Machado de Assis é o nosso Shakespeare. Memória emotiva é o escambau! Ou só se for a lembrança imediata de haver comido o vizinho ao palitar os dentes arrancando um naco enorme de carne. Somos antropófagos assumidos (delícia!), nunca psicoterapeutas do abstrato. Nosso Shakespeare é o Bruxo da pena da galhofa! O cínico, o irônico, o melancólico... Tudo junto e misturado. O Teatro moderno nasce com Machado, e nas páginas, não no palco. Subvertemos até as ribaltas ao iluminar o invisível da entrelinha... e tornamo-nos devassos! Graças a Dionísio nosso Laurence Olivier é mulher, é Dercy Gonçalves! Quarta parede é o escambau!, o lance é mostrar a xereca, falar alto, estar em cena como quem se equilibra no fio. Nosso teatro é maravilhoso e não comporta essa gende azeda e verde do sentimento sentimental, messiânicos do Deus invisível, arautos de coisa nenhuma!

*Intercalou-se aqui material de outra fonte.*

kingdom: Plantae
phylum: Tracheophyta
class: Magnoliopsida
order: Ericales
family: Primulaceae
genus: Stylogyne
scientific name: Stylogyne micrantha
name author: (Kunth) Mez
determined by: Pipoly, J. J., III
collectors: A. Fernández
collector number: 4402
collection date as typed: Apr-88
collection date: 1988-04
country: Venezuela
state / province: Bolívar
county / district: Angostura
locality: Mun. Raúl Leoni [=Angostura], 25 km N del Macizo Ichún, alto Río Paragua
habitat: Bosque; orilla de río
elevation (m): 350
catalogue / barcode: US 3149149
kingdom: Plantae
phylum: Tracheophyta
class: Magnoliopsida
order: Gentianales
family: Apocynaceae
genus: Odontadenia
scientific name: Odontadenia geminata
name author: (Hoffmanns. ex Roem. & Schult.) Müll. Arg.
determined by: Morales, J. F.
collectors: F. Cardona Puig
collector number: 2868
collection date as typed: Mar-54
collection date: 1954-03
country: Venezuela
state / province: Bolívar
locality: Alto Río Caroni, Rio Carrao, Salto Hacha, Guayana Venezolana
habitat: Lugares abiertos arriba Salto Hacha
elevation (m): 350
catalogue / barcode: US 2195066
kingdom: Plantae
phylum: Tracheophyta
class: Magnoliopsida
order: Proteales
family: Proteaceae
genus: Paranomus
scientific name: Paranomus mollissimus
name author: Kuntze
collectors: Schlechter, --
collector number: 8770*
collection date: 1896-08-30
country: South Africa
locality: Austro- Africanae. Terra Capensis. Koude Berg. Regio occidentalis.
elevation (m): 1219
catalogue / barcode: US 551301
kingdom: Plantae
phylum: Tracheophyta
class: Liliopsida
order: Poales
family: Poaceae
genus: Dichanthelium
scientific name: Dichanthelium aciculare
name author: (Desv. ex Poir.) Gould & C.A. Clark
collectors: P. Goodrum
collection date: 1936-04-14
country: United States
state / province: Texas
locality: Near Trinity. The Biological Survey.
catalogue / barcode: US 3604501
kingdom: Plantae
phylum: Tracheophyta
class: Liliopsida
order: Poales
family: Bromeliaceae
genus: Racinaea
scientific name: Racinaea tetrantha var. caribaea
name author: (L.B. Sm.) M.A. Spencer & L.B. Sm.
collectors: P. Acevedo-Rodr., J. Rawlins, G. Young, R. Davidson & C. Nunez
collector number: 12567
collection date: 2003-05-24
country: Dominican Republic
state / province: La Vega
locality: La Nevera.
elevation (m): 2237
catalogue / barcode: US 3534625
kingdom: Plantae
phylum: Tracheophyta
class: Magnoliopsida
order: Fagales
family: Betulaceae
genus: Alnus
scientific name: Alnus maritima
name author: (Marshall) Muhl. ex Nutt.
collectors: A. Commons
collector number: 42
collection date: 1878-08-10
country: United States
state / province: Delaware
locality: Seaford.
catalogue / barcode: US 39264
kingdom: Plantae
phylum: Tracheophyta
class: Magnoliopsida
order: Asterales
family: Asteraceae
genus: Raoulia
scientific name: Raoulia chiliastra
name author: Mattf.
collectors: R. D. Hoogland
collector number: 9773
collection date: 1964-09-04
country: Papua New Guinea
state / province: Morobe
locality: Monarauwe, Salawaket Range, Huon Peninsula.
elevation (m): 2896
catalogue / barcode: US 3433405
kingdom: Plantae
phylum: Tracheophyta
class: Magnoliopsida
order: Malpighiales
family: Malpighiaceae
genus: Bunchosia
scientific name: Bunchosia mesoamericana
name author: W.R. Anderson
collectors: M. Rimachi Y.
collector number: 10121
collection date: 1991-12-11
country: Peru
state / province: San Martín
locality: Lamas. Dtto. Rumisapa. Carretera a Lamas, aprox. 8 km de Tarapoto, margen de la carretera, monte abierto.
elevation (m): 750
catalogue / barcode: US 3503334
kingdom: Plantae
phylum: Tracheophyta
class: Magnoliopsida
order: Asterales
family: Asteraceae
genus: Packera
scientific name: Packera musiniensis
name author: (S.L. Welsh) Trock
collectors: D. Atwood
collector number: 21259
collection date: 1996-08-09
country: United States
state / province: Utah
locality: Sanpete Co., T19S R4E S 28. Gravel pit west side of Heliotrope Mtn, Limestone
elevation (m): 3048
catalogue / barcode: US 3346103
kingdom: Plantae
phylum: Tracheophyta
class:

Um viva aos urdimentos concretos e FALSOS DO TEATRO! Aqui ninguém cresceu, patinamos na primeira infância... E GRAÇAS A DIONÍSIO! Graças a Oswald! A Machado! O mundo é uma opereta bufa... Tupy or Not Tupy, that is the question! Lugar-de-fala é o escambau! Aqui é carnaval! Meu reino por um cocar de índio! Pinto a cara de qual cor quiser! Sou Cis-Camaleônico, nipônico, hidropônico!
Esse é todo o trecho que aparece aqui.